*TASKS TO CARRY OUT*
a) Rewrite the NOAA storm analysis starting at "This paper is" and ending at "library(downloader)", changing "flood" to "flash flood".
b) In the NOAA storm analysis, which event type follows flood for economic losses in general?
c) Resume the NOAA storm analysis after its last line.

*PROVIDED TEXT*
== Segment start ==

This paper is an atempt to give an overview of the NOAA Storm Database and answer some basic questions about severe weather events. It uses data from U.S. National Oceanic and Atmospheric Administration’s (NOAA) storm database. It try to analyses which types of events are most harmful with respect to population health and which are for economic loss. We find that tornado is most harmful for population health considering both injuries and fatality. For economic losses in general, flood stands first, followed by hurricane/typhoon. For crop loss, it is drought and for housing loss, it is tornado again. Tornado’s are by far the highest cause for injuries (#1), and second in fatalities, whilst heat & drought cause the most fatalities.
This is taking considerable amount of time to load so we’ll cache the data
# Loading and preprocessing the data
# Load CRAN modules
library(downloader)

== Segment end ==

Collected data entries:
== Segment start ==

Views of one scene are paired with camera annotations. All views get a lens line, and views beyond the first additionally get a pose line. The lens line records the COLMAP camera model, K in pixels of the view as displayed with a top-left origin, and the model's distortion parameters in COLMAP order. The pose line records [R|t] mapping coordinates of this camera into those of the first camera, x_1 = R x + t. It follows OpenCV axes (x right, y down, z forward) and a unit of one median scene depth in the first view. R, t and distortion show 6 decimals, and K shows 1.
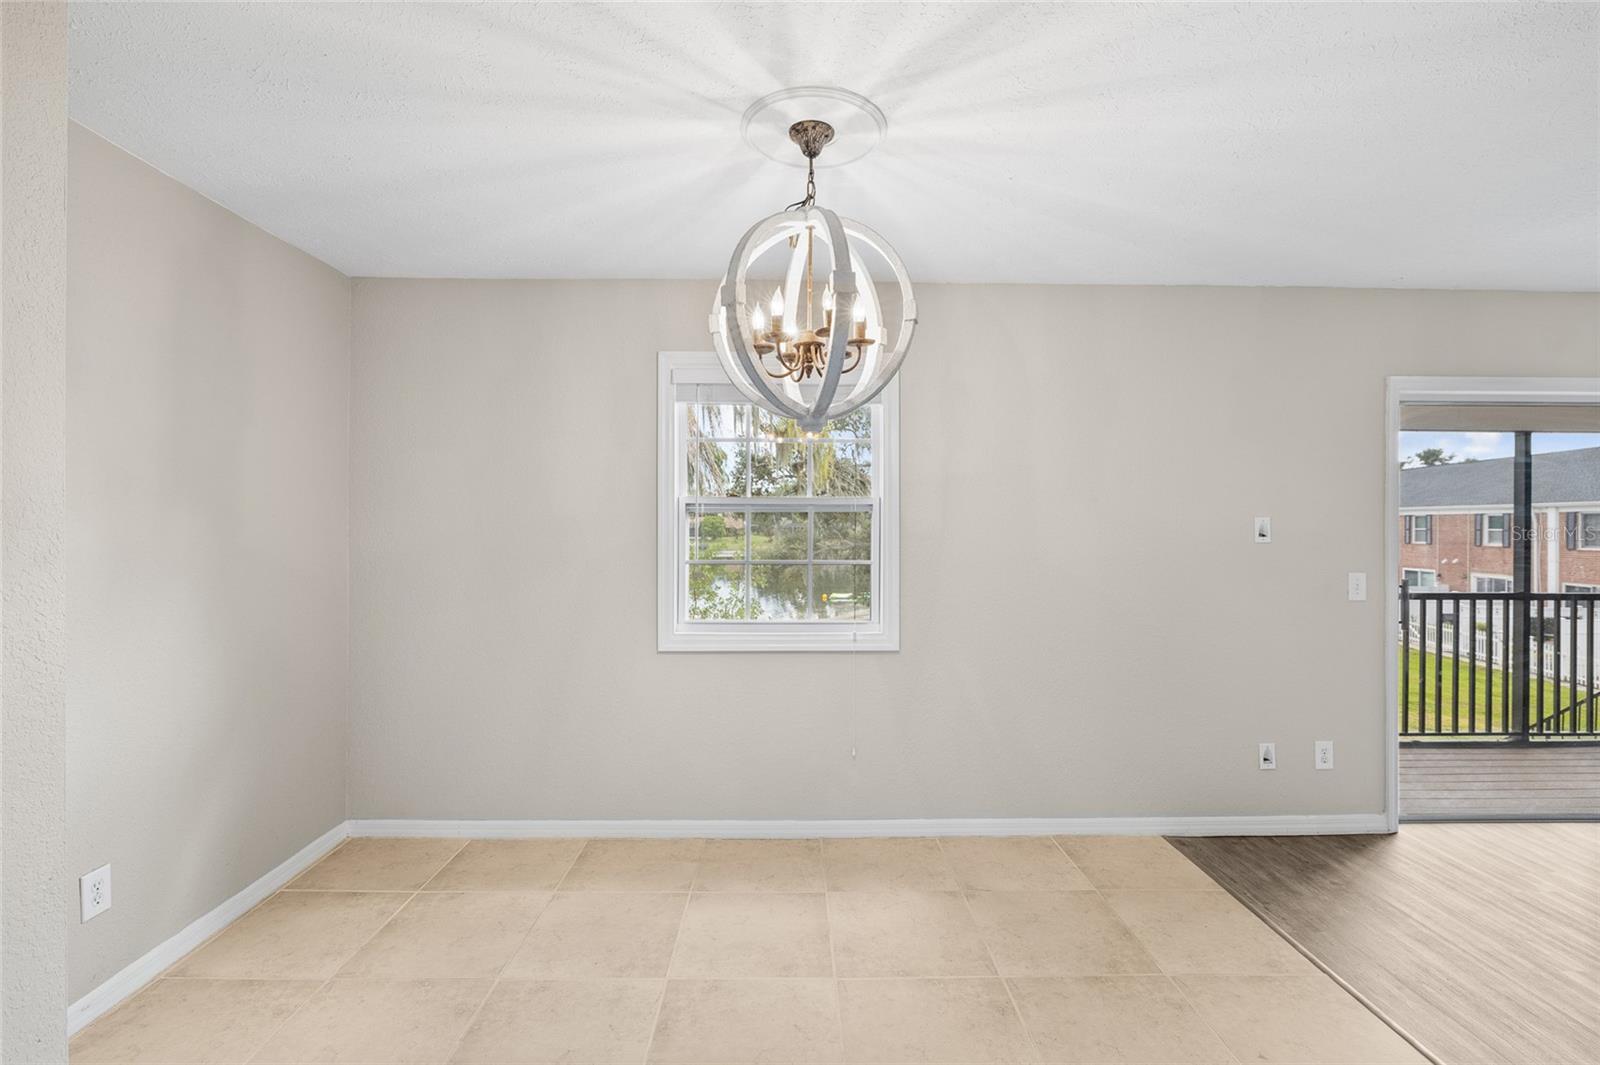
lens RADIAL K [[713.3, 0, 797.6], [0, 713.3, 522.4], [0, 0, 1]] dist [-0.008222, 0.000797]
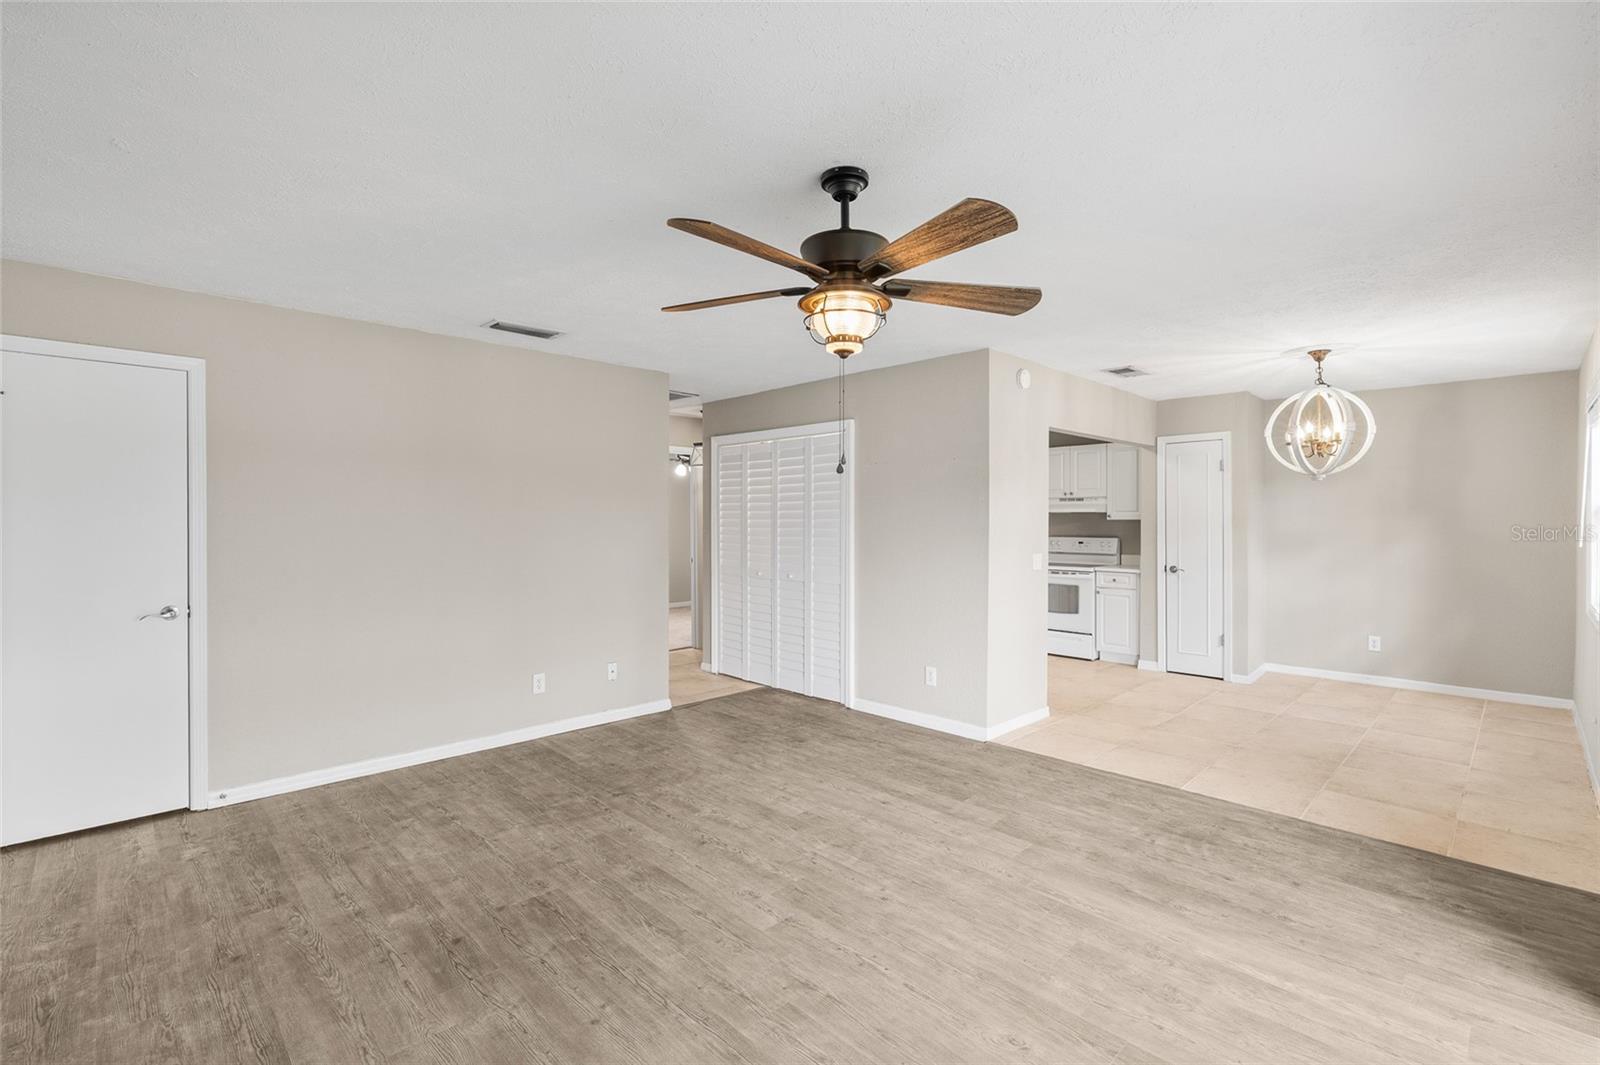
lens RADIAL K [[713.3, 0, 797.6], [0, 713.3, 522.4], [0, 0, 1]] dist [-0.008222, 0.000797]
pose [[-0.730948, -0.001941, -0.682430, 2.096048], [0.001848, 0.999987, -0.004824, 0.011211], [0.682431, -0.004787, -0.730935, 1.129583]]
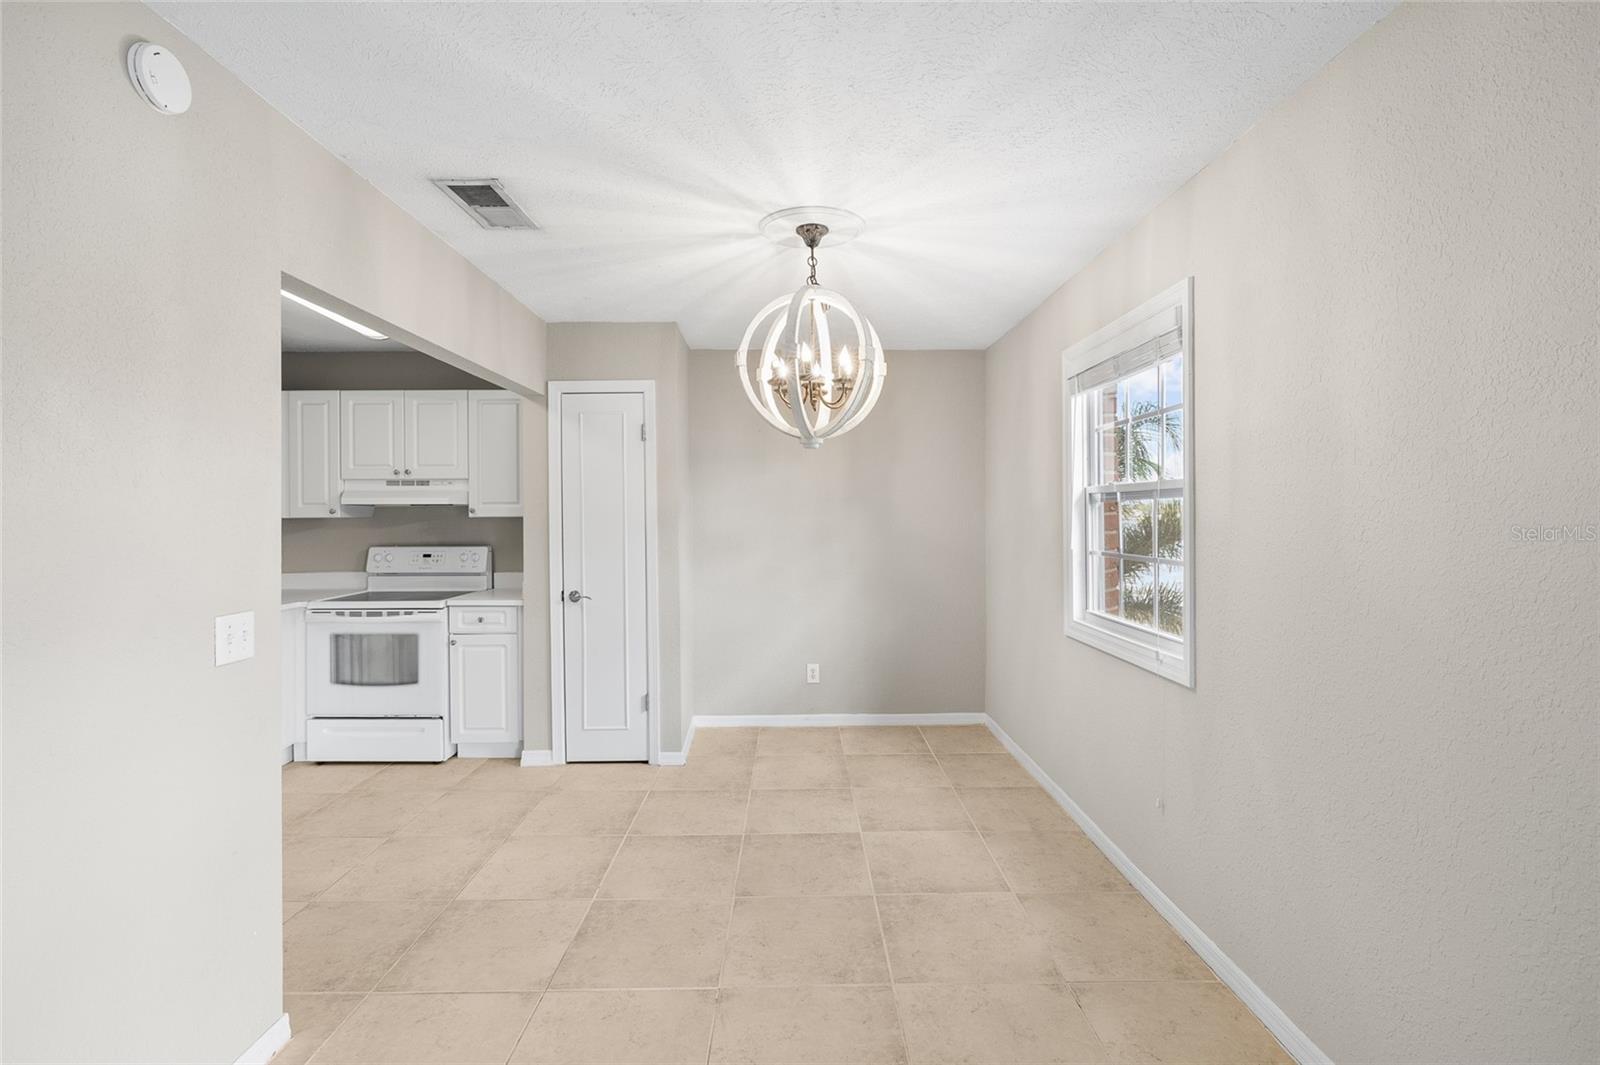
lens RADIAL K [[713.3, 0, 797.6], [0, 713.3, 522.4], [0, 0, 1]] dist [-0.008222, 0.000797]
pose [[-0.008229, 0.004837, -0.999954, 1.019580], [0.011752, 0.999920, 0.004740, 0.003502], [0.999897, -0.011713, -0.008286, 0.720868]]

== Segment end ==

*RESPONSE LIST*
a)
This paper is an atempt to give an overview of the NOAA Storm Database and answer some basic questions about severe weather events. It uses data from U.S. National Oceanic and Atmospheric Administration’s (NOAA) storm database. It try to analyses which types of events are most harmful with respect to population health and which are for economic loss. We find that tornado is most harmful for population health considering both injuries and fatality. For economic losses in general, flash flood stands first, followed by hurricane/typhoon. For crop loss, it is drought and for housing loss, it is tornado again. Tornado’s are by far the highest cause for injuries (#1), and second in fatalities, whilst heat & drought cause the most fatalities.
This is taking considerable amount of time to load so we’ll cache the data
# Loading and preprocessing the data
# Load CRAN modules
library(downloader)

b) Hurricane/typhoon.

c)
library(knitr)
library(datasets)
library(ggplot2)
library(rmarkdown)
# Step 1: Download the storm data set if not avaliable in default location
Url <- "https://d396qusza40orc.cloudfront.net/repdata%2Fdata%2FStormData.csv.bz2"
# Check if bz2 has already been downloaded working directory?
if(!file.exists("stormData.csv.bz2")){
download.file(Url,destfile="stormData.csv.bz2",mode="wb")
}
# Read the .CSV file in R data structure
stormData <- read.csv("stormData.csv.bz2")
At first, to address the first question of weather events that are most harmful to population, we look at total number of injuries and fatalities by different weather events.
# load package
library(plyr)
# Calculate injuries
injuries <- ddply(stormData, .(EVTYPE), summarize, sum.injuries = sum(INJURIES,na.rm=TRUE))
injuries <- injuries[order(injuries$sum.injuries, decreasing = TRUE), ]
List the top 5 events which are causing most damage (fatality/injury/economic damage)
# print 4 top injury causing events
head(injuries)
## EVTYPE sum.injuries
## 834 TORNADO 91346
## 856 TSTM WIND 6957
## 170 FLOOD 6789
## 130 EXCESSIVE HEAT 6525
## 464 LIGHTNING 5230
## 275 HEAT 2100
We see that tornado is the most harmful event with injuries of more than 91 thousands. This can be represented in the below figure:
library(ggplot2)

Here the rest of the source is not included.